Regarding #1, higher profit margin. I have little to none formal business/economics education, so perhaps some of you can help me here: I have a hunch that there might be some rule on the proverbial first page of every book on the subject, that says that if a business/industry have such a high margin, competition will make this go away? Which I think is the point several of you mention. That if there is such a "permanent" high profit margin in e.g. FAANG type companies, healthy competition etc should remove/ normalize this?
[/quote

Yes. One of the main tenets of economics is that competition drives out profit. More competition would erode the competitive advantage of FAANG type companies; however, that competition has been limited because the FAANG type companies were allowed to consolidate all potential competitors after becoming dominant in their respective fields. 

Think of Google - Google was the largest search-based advertiser which was what was grown organically. But then they used acquisitions to become the largest flash/banner advertiser (DoubleClick), the largest video advertiser (YouTube), and the largest mobile advertiser (AdMob). This was incredible for the shareholders and Google essentially locked down an advertising monopoly for all things internet with the exception of social media.

Facebook was allowed to do similar things with their acquisition of Instagram and WhatsApp despite already being a very dominant force in social media and messaging.

This is exactly the type of thing that regulators were trying to prevent when they busted up on Microsoft back in the late 90s and gave them trouble for using that position to better position other Microsoft properties like the Internet Explorer web browser. This time around, regulators have shown little concern, but if they ever do it will get much more difficult for Google to maintain margin in the face of competition.

Object displacement listings:

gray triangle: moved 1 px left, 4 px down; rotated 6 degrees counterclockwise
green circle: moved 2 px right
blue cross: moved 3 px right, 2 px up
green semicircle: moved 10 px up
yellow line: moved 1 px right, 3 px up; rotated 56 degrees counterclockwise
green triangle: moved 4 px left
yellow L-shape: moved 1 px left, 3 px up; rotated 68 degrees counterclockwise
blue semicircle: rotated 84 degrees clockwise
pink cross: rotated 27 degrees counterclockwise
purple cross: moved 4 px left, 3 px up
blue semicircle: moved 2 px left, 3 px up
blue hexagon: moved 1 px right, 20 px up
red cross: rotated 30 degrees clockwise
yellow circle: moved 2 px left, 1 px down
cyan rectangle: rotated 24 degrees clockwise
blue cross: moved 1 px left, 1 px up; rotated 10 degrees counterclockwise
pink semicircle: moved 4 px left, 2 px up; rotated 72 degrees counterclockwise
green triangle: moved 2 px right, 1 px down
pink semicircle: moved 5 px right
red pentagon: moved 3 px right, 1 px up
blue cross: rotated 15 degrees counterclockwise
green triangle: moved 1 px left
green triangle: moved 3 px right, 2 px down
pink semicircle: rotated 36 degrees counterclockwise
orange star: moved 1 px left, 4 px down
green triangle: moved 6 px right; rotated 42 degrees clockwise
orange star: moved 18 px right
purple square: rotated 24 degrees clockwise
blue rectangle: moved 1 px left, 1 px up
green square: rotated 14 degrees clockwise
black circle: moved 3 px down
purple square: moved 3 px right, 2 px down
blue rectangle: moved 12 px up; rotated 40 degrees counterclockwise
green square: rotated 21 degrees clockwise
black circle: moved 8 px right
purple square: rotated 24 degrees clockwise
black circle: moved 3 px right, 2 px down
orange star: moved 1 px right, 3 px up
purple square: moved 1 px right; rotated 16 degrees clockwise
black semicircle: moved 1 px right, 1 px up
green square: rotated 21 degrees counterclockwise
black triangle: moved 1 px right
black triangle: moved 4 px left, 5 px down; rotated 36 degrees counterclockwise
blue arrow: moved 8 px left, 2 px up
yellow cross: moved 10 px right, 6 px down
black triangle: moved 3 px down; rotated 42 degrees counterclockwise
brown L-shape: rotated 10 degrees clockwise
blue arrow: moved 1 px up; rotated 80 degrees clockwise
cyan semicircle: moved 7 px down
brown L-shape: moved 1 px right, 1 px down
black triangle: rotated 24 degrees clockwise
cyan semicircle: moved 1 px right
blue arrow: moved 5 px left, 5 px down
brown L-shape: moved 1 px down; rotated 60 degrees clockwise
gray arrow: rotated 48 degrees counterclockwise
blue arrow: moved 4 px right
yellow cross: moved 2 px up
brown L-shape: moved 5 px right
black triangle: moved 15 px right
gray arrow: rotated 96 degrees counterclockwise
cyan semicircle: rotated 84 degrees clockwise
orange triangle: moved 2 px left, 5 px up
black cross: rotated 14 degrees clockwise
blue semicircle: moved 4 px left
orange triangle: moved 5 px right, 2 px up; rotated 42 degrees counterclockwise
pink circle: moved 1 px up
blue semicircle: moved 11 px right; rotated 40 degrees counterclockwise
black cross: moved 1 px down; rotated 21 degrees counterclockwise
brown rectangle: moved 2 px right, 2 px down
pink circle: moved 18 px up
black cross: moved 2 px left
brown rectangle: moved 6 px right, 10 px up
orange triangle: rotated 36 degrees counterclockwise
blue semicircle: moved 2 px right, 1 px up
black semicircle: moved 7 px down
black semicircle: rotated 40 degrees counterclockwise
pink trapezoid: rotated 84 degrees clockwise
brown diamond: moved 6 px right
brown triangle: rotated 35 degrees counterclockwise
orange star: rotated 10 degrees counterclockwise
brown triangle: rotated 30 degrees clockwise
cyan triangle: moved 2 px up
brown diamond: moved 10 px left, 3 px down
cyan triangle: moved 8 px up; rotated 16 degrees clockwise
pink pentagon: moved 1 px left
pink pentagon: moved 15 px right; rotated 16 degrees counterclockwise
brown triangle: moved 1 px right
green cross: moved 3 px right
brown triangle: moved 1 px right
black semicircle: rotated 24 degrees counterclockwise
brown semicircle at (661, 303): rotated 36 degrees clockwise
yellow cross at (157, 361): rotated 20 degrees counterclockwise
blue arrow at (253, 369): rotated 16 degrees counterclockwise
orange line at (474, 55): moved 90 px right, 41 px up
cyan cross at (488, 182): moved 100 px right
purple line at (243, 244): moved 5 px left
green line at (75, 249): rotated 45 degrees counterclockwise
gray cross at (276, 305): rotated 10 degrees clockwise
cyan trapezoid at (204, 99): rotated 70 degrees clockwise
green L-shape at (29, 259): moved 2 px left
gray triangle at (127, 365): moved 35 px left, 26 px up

◆ Work order 1 ◆
Name every company that the post on competition and profit margins says Google or Facebook acquired.
◆ Work order 2 ◆
Translate this sentence from the post on competition and profit margins into Spanish: "One of the main tenets of economics is that competition drives out profit."
◆ Work order 3 ◆
Repeat the stretch of the post on competition and profit margins from "This is exactly" through "face of competition.".

◆ Task output 1 ◆
DoubleClick, YouTube, AdMob, Instagram, WhatsApp

◆ Task output 2 ◆
Uno de los principios fundamentales de la economía es que la competencia elimina las ganancias.

◆ Task output 3 ◆
This is exactly the type of thing that regulators were trying to prevent when they busted up on Microsoft back in the late 90s and gave them trouble for using that position to better position other Microsoft properties like the Internet Explorer web browser. This time around, regulators have shown little concern, but if they ever do it will get much more difficult for Google to maintain margin in the face of competition.